Je ne sais pas ce que veut dire le titre original : « Sakari lernt, durch Wände zu gehen ». Mais Sakari traverse les nuages rend toute la poésie et l’ambiance du roman. Sakari, jeune homme perturbé, peint des tableaux et décore la chambre de son foyer à grands coups de bleu. Le ciel, la mer, les maisons, l’eau de la fontaine dans laquelle il vit une crise de schizophrénie. Tel est le monde de Sakari, traumatisé par la mort de sa jeune amie Emma, accrochée derrière lu sur la moto qu’il conduisait. Deux familles sont brisées, un policier traumatisé, et un autre déploie toute son empathie et sa compréhension pour réparer les vivants.
« – J’adore Columbo, dit Joentaa.
Il n’a pas dit cela à la légère. Ce Kimmo Joentaa ne ressemble pas à Columbo, mais en fait, David n’est pas surpris qu’il le connaisse. Et l’aime.
– Ça m’étonne que tu connaisses Columbo, dit Joentaa en souriant maintenant, c’est une série télévisée… assez vieille, je la regardais quand j’étais petit.
– Oui, oui, j’aime les vieilles séries et les vieux films. En général, moi je regarde ce que les autres… ratent. »
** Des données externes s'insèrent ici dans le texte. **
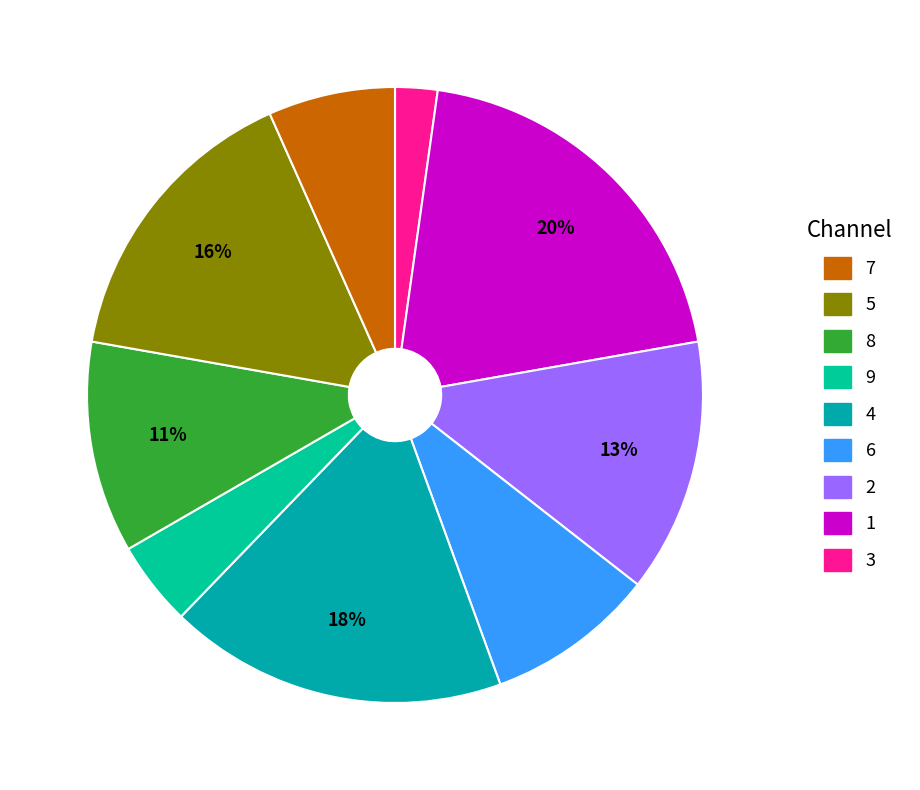

Count the number of slices in the pie.

9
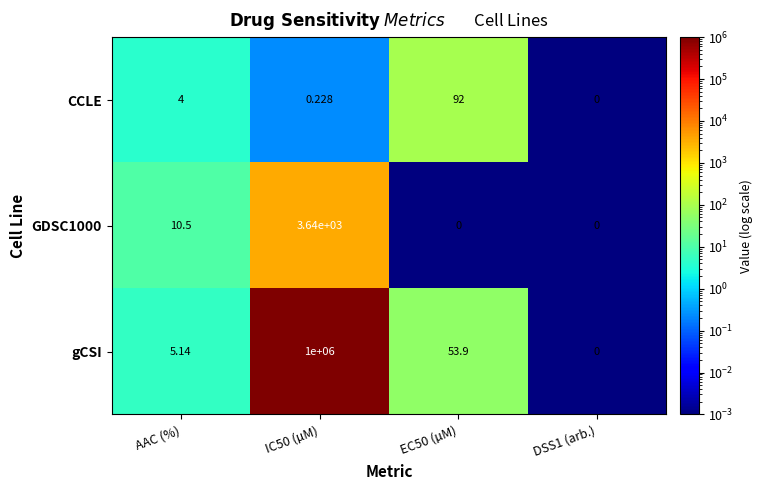

At which label does GDSC1000 first exceed 10?

AAC (%)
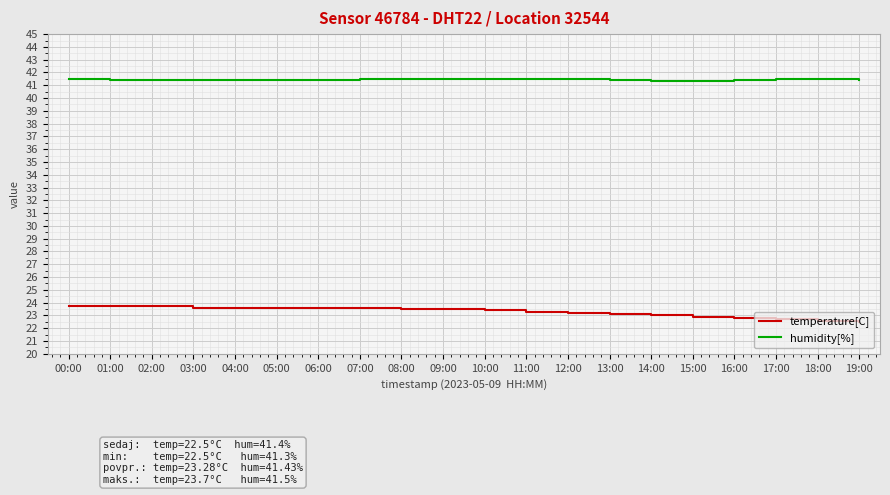

True or false: temperature[C] and humidity[%] cross at least once.

False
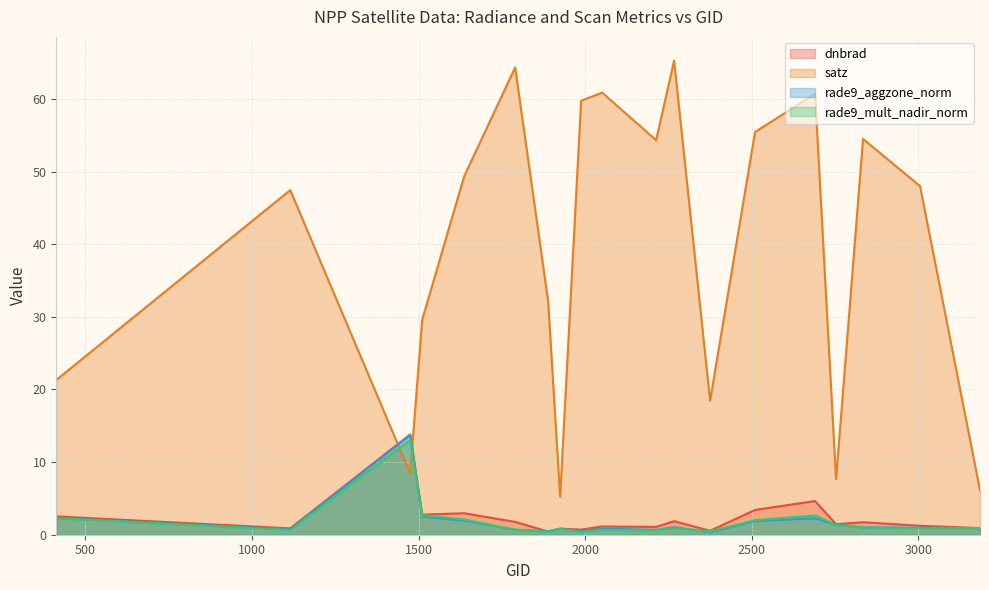

Is the value of dnbrad at 1790 greater than the value of rade9_aggzone_norm at 2267?

Yes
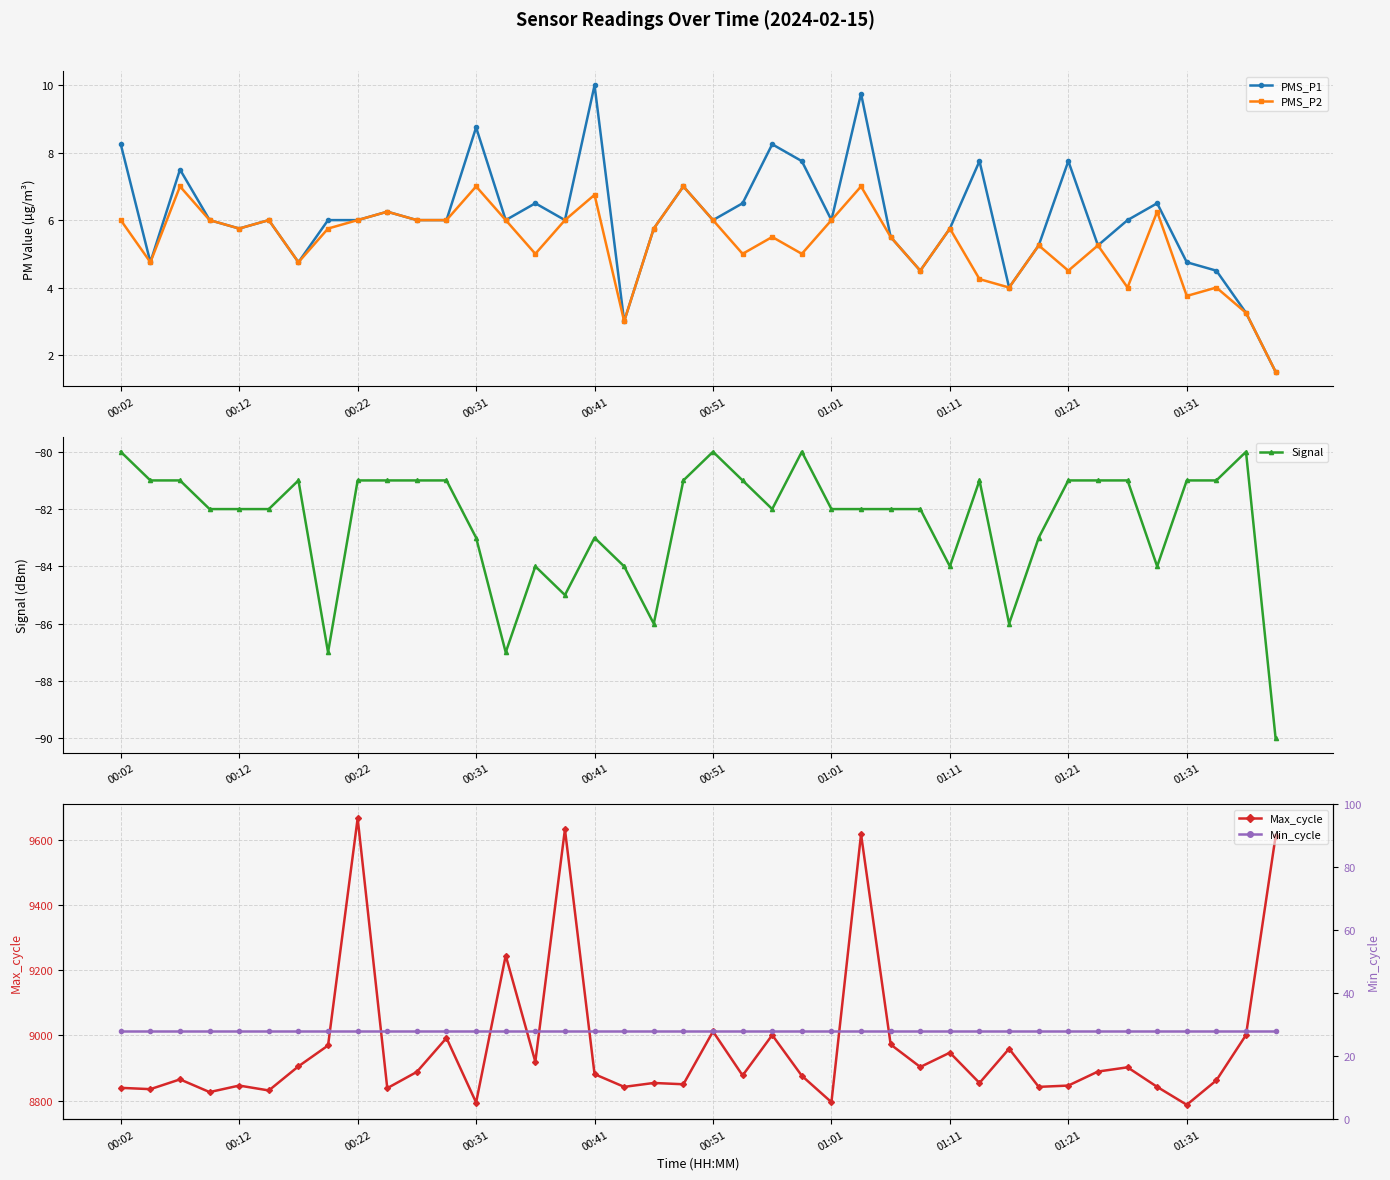

What is the difference between the Signal values at 25 and 28?

2.0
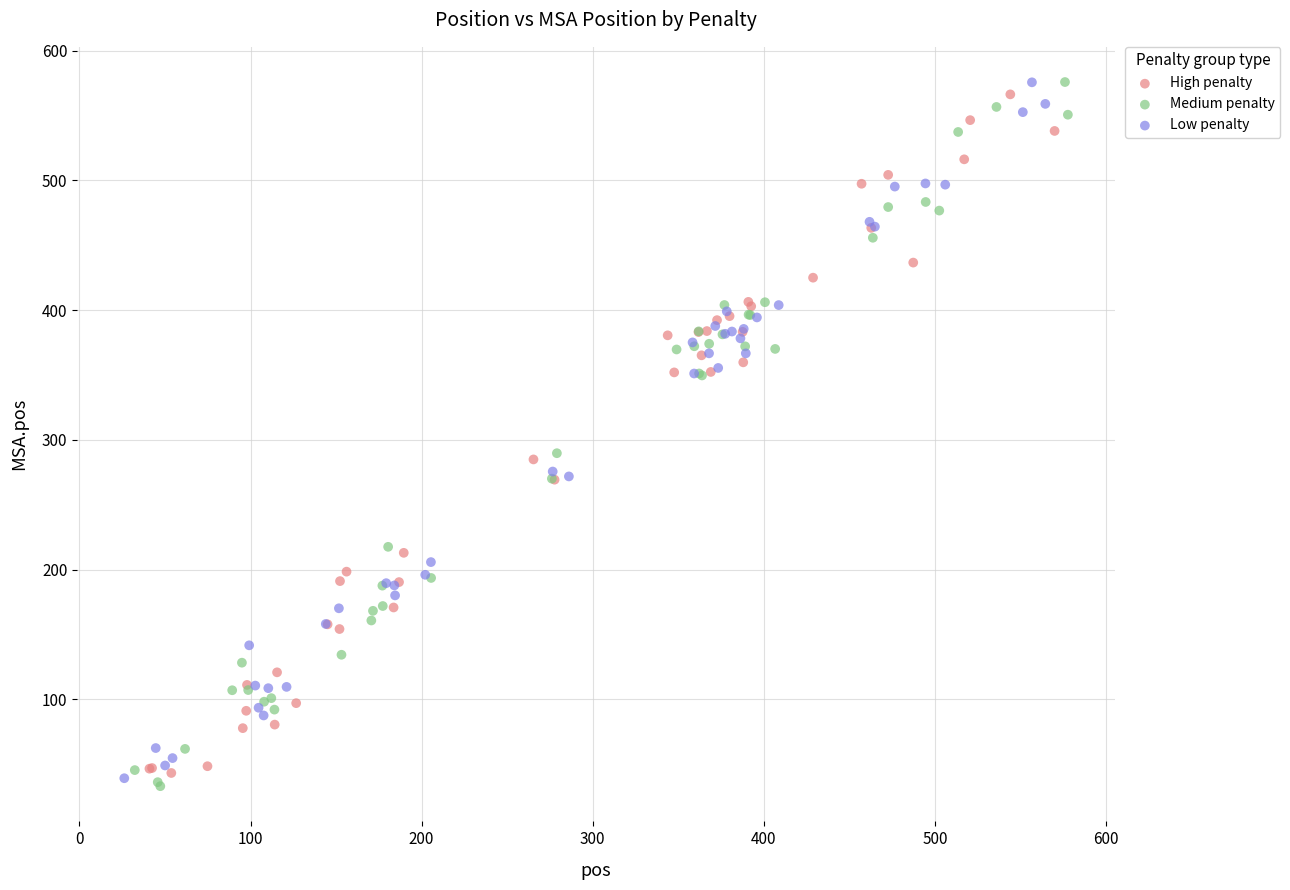

Which series has the largest Y range (max minus min)?

Medium penalty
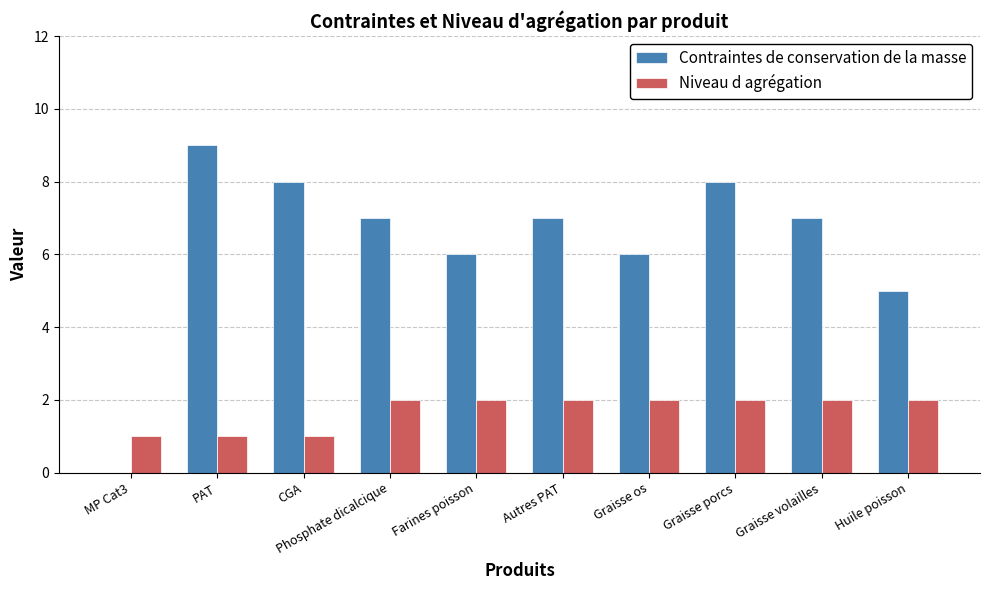

Which label corresponds to the largest value in the chart?

PAT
L’allemand Jan Costin Wagner continue d’explorer le deuil, la mort et la perte, dans ce 6e roman avec son héros qui n’en est pas un. Ici aucun meurtre, et pas de véritable enquête. C’est beau, parfois à pleurer, tant la douleur transpire des situations, et tant la bienveillance est perceptible chez Kimmo. Chaque chapitre décrit un personnage : Sakari par qui le drame arrive, Petri traumatisé, David le jeune frère, Sanna la fille de Kimmo, Stefan et Magnus les pères de famille dans le déni, Leena la mère perdue dans le souvenir de sa fille. Aucun jugement n’a sa place dans le regard du policier Kimmo Joentaa, un « raccomodeur de destinées » à l’image de Jules Maigret. Il perçoit la souffrance, se ressource à l’innocence des jeux de sa fille et ses amies, et redistribue ce qu’il peut d’équilibre face aux coups du sort.
Caroline de Benedetti
Jan Costin Wagner, Sakari traverse les nuages, Jacqueline Chambon, 2018, traduit de l’Allemand par Marie-Claude Auger, 22 €, 247 p.